▸ **WHAT TO DO**
Whenever a line in this data holds the word "Шорты", report that line in full.

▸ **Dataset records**

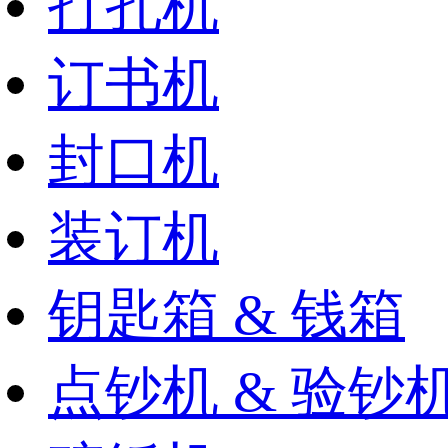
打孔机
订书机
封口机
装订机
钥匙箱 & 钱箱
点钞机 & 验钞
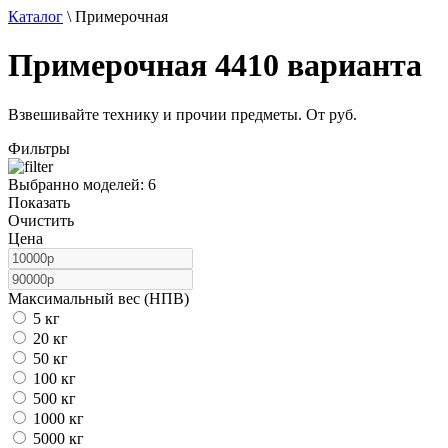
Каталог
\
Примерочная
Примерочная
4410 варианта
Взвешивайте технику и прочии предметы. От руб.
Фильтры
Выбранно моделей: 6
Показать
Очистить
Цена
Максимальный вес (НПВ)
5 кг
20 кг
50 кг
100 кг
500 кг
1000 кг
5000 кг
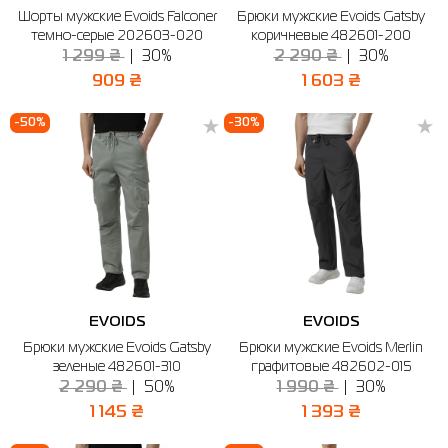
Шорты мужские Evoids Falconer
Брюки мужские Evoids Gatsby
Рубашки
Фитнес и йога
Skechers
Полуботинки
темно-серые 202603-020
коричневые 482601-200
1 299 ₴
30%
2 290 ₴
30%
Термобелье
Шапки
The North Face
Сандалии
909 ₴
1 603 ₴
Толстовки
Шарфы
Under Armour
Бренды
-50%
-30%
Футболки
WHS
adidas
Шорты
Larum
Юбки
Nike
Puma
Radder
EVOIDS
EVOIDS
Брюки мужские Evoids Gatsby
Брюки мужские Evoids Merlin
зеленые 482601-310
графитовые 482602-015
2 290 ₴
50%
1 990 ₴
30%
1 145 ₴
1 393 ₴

▸ **TASK ANSWER**
Шорты мужские Evoids Falconer
Шорты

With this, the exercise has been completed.